Het gekke is, dat, anders dan straks in de partij, het slaan met het paard beter is dan met de loper.

36. fxe6 Lxe6 37. Kc1 Tf7 38. Ld2 Th1+

39. Kb2 Lh3 40. Tg3 Lf5 41. Lxf5 Txf5

Zwart staat beter maar (nog) niet gewonnen. In elk geval doet wit het hier veel beter dan in de partij.

 

35. ... Tf7 36. e6

36. f6 Helpt ook niet.

36. ... Lg4 37. Le1 Th3+ 38. Kd2 Lxe2 39. Kxe2 Pg6 enz.

 

36. ... Lxe6 37.fxe6 Pxe6

38. Le1 Pxf4 39. Pxf4 Thxf4

0-1

 

*) Wanneer een schaker “de tovenaar” hoort, denkt hij aan Mischa Tal, de tovenaar van Riga. Maar om Bronstein dan maar tovenaarsleerling te noemen, lijkt me onjuist. David Bronstein is net zo’n tovenaar als Tal en wij willen wat graag zijn leerlingen genoemd worden.

 

**) Bovenstaande noot verdient een correctie.

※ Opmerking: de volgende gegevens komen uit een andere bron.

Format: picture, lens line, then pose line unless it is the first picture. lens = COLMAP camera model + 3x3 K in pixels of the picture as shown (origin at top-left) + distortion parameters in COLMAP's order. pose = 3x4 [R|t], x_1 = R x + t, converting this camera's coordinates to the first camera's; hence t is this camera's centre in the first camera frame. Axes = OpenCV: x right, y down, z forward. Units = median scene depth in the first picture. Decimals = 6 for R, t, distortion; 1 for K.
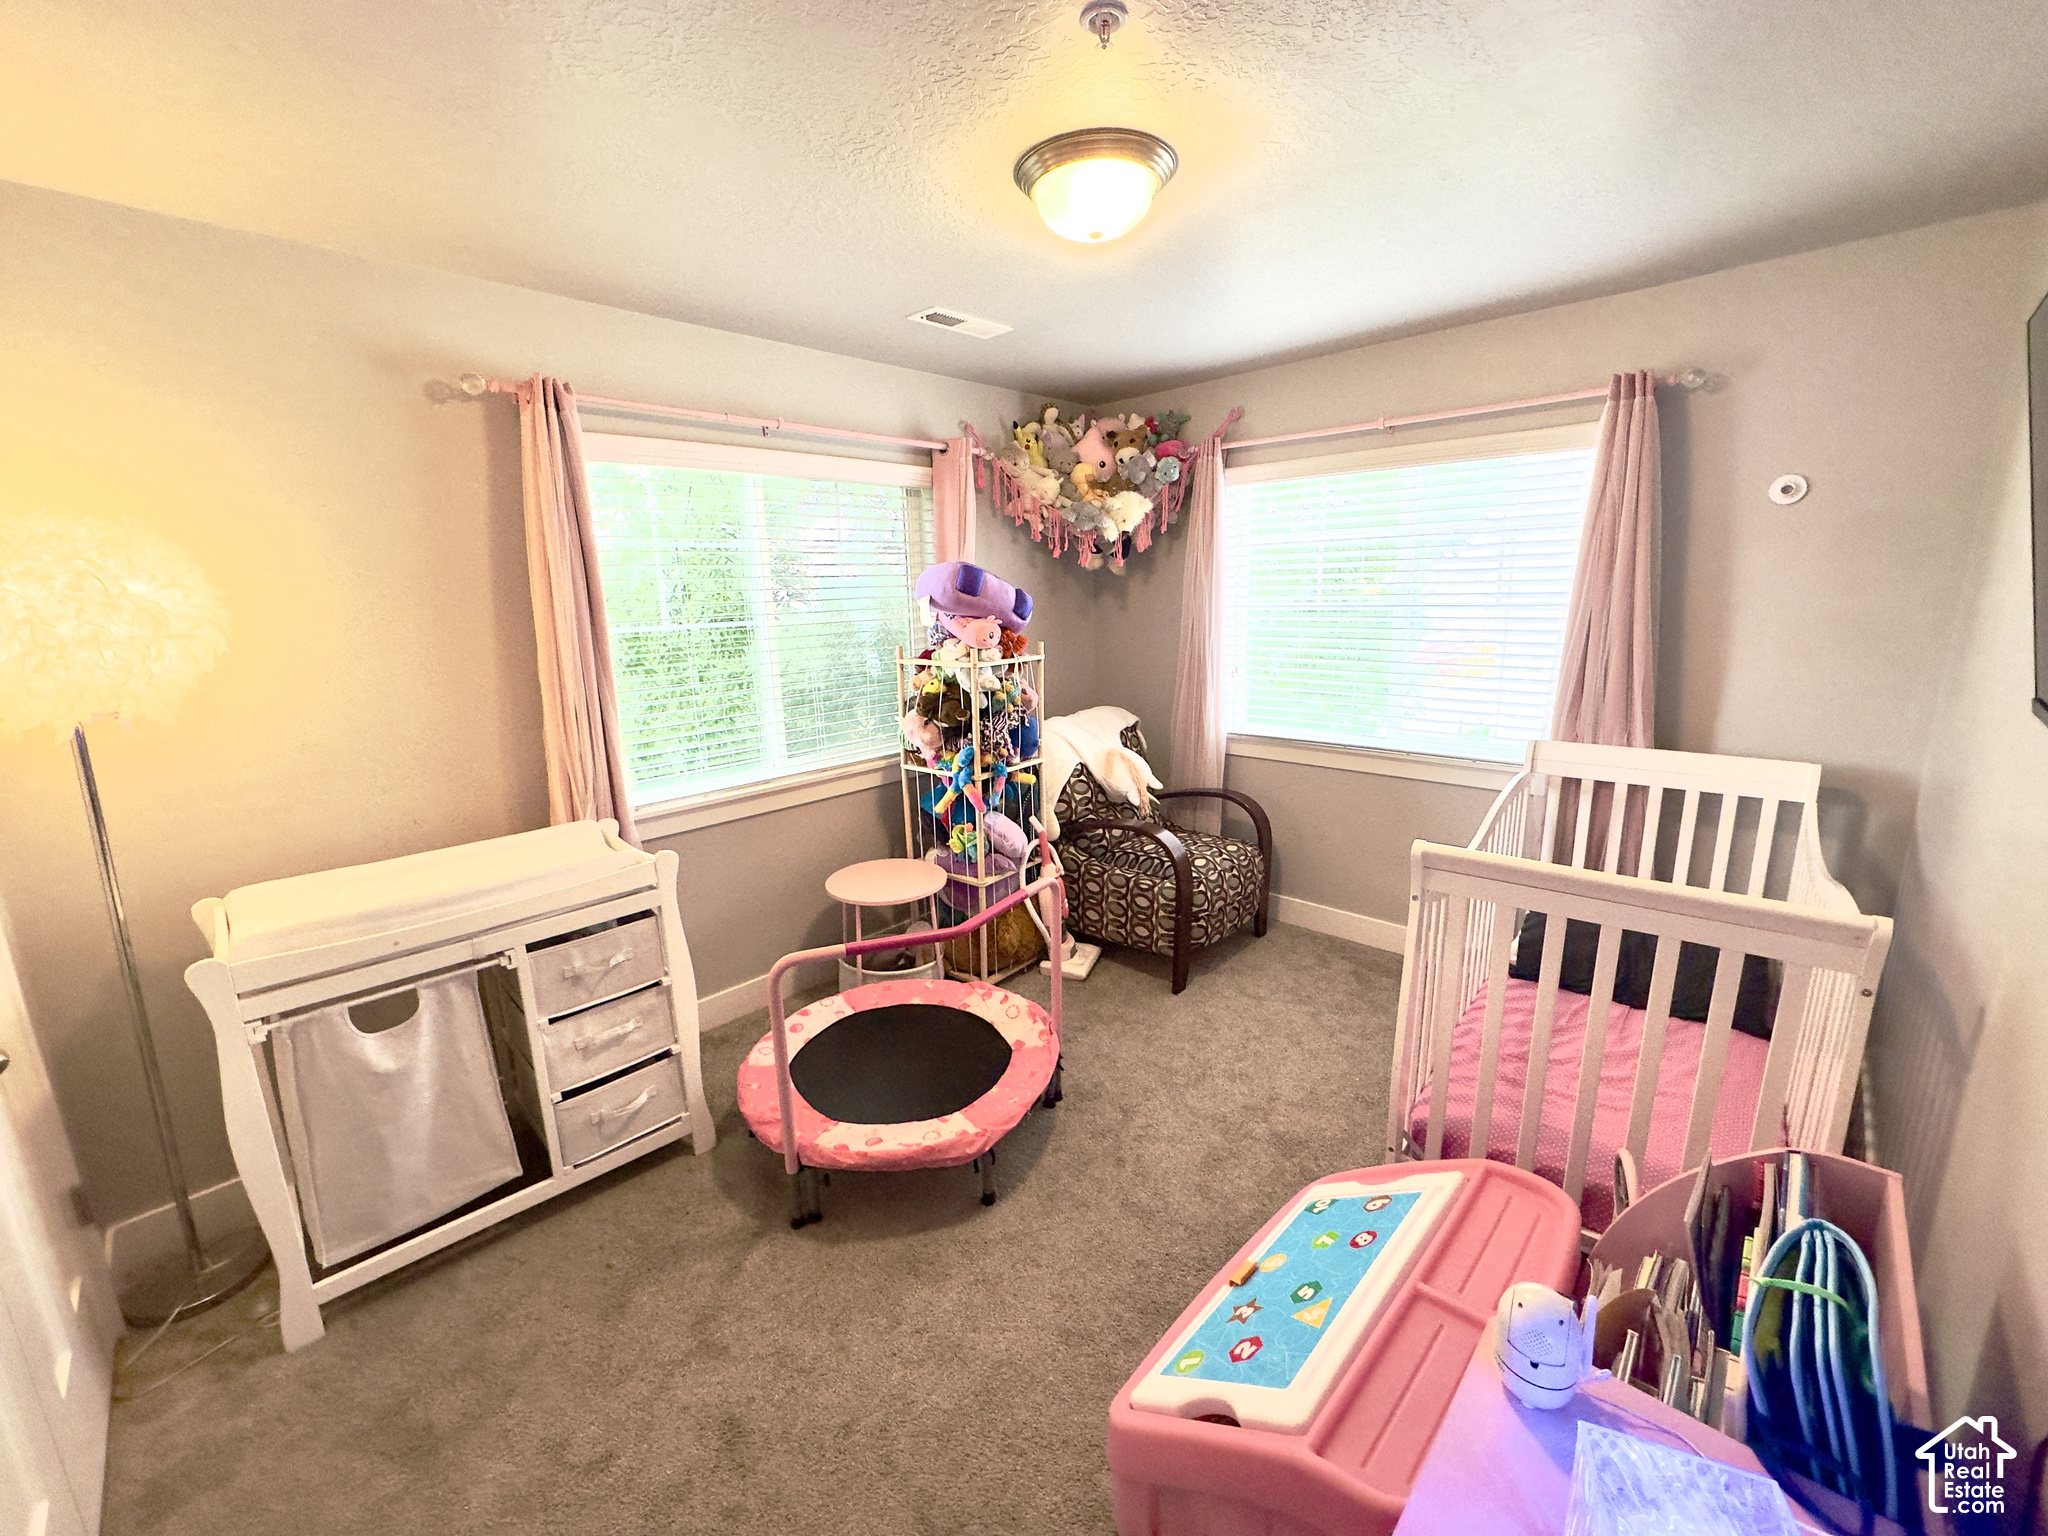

Nota bene in het voorwoord van The Sorcerer’s Apprentice op blz.13 “schrijft Fürstenberg een verantwoording van de titel:

 

“”Why the title The Sorcerer’s Apprentice? Play through the games, study them, and then play

Through them again until you begin to understandwhat you have seen. The you will know that a Sorcerer has been at work and you have been his Apprentice! “”

 

En dat is precies wat ik met de titel boven deze partij “De tovenaar en zijn leerlingen” heb bedoeld.

Excuses voor de voorbarige en onjuiste conclusie die ik uit de titel van het genoemde boek heb getrokken.

 

***) Koos Abee vertelde me dat David Bronstein een neef was van David

Ionovich Bronstein, beter bekend als Leon Trotsky, de bekende Soviet revolutionair, commissaris van buitenlandse zaken en van het Rode Leger, die later in ongenade viel en in 1940 in Mexico werd vermoord.